*Your objective*:
When the word "para" appears in a line of the data below, list that line.

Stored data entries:
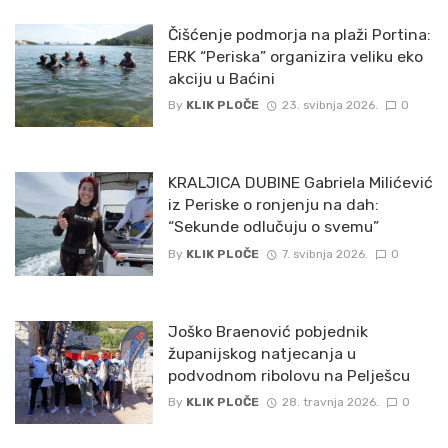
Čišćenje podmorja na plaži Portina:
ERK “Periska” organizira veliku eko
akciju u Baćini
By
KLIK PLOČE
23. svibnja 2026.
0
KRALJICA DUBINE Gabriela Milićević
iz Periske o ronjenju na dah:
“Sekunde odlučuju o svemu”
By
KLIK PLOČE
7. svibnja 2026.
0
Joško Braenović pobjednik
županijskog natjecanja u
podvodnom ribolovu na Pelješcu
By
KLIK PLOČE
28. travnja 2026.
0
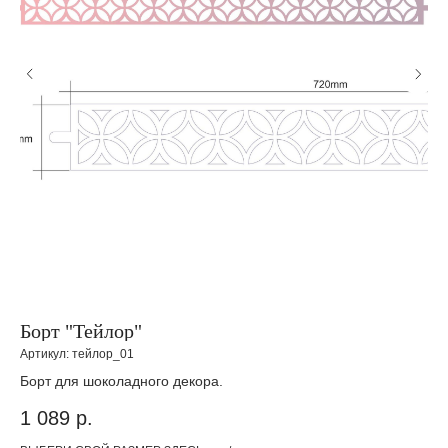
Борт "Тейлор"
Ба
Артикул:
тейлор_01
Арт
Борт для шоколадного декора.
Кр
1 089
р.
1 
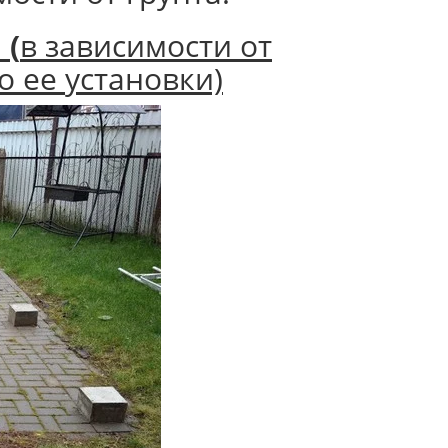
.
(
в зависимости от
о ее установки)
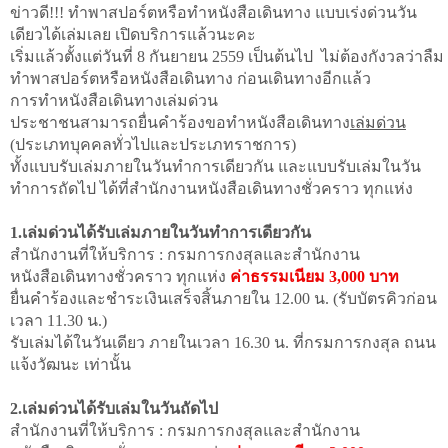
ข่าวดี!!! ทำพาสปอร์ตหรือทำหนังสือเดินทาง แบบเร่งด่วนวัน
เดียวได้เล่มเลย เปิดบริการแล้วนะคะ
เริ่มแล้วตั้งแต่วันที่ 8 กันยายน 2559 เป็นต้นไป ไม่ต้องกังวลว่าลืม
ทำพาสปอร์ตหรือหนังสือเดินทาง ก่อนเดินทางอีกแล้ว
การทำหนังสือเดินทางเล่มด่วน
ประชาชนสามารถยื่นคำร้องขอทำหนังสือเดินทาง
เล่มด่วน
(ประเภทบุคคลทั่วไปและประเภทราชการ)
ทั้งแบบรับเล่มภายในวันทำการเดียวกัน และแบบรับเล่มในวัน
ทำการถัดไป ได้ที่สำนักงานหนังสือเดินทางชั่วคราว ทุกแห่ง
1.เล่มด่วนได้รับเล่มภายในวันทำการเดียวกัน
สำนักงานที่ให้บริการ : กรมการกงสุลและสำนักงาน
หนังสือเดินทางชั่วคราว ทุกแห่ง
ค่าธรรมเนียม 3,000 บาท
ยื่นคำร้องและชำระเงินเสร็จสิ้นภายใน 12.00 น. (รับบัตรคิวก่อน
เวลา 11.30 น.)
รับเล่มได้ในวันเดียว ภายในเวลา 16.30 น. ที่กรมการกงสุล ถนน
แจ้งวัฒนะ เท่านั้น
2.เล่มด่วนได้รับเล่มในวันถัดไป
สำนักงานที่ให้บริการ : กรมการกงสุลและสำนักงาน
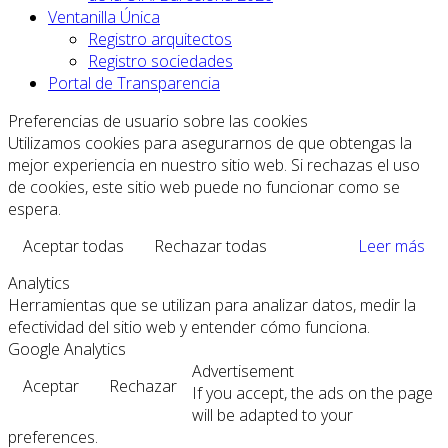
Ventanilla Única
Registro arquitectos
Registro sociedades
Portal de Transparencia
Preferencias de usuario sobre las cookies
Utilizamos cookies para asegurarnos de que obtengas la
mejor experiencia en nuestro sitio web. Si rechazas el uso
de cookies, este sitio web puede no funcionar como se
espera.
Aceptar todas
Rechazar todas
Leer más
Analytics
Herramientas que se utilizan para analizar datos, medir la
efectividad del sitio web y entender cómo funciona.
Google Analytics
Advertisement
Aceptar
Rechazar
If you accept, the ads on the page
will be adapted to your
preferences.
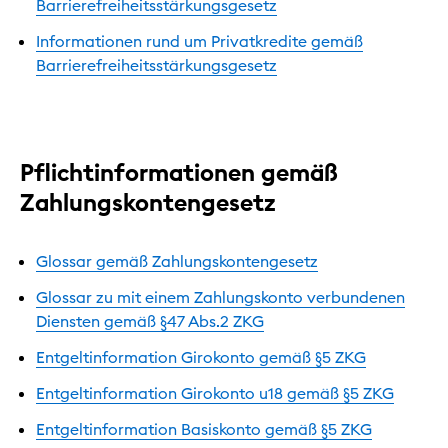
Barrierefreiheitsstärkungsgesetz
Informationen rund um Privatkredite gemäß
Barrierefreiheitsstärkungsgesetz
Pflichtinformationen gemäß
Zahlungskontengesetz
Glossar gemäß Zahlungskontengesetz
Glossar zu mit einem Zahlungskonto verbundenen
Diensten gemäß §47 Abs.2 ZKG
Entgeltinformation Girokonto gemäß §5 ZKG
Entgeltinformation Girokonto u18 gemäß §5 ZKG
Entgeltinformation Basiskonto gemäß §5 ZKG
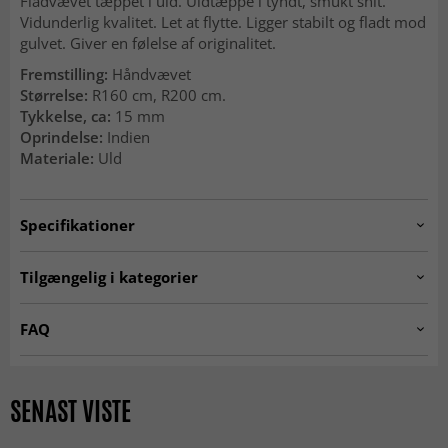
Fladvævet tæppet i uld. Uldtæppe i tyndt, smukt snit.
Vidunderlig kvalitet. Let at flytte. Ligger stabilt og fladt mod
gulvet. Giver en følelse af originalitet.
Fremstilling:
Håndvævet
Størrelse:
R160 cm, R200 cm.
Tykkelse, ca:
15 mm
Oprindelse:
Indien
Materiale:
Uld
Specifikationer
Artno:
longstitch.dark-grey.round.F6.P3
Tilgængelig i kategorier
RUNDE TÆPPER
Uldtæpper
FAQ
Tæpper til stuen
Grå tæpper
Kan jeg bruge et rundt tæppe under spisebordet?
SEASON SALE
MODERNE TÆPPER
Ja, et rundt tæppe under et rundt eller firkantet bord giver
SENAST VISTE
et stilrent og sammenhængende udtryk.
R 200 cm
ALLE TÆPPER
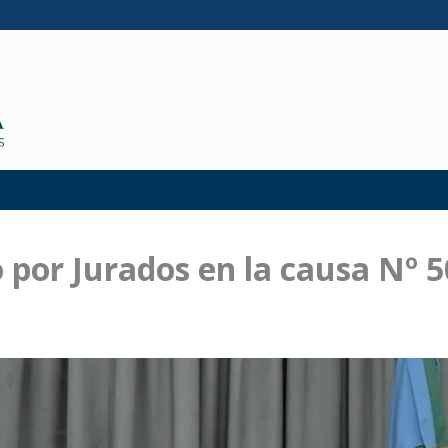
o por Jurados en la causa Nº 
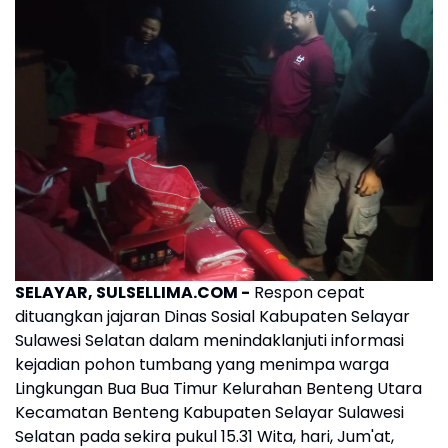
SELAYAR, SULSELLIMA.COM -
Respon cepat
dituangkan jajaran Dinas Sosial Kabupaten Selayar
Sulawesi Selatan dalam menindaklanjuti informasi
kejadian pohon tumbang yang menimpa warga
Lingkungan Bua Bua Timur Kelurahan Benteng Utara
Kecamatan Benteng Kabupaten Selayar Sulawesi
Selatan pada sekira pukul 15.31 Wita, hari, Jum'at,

*Response to this task*:
Utilizamos cookies para asegurarnos de que obtengas la
Herramientas que se utilizan para analizar datos, medir la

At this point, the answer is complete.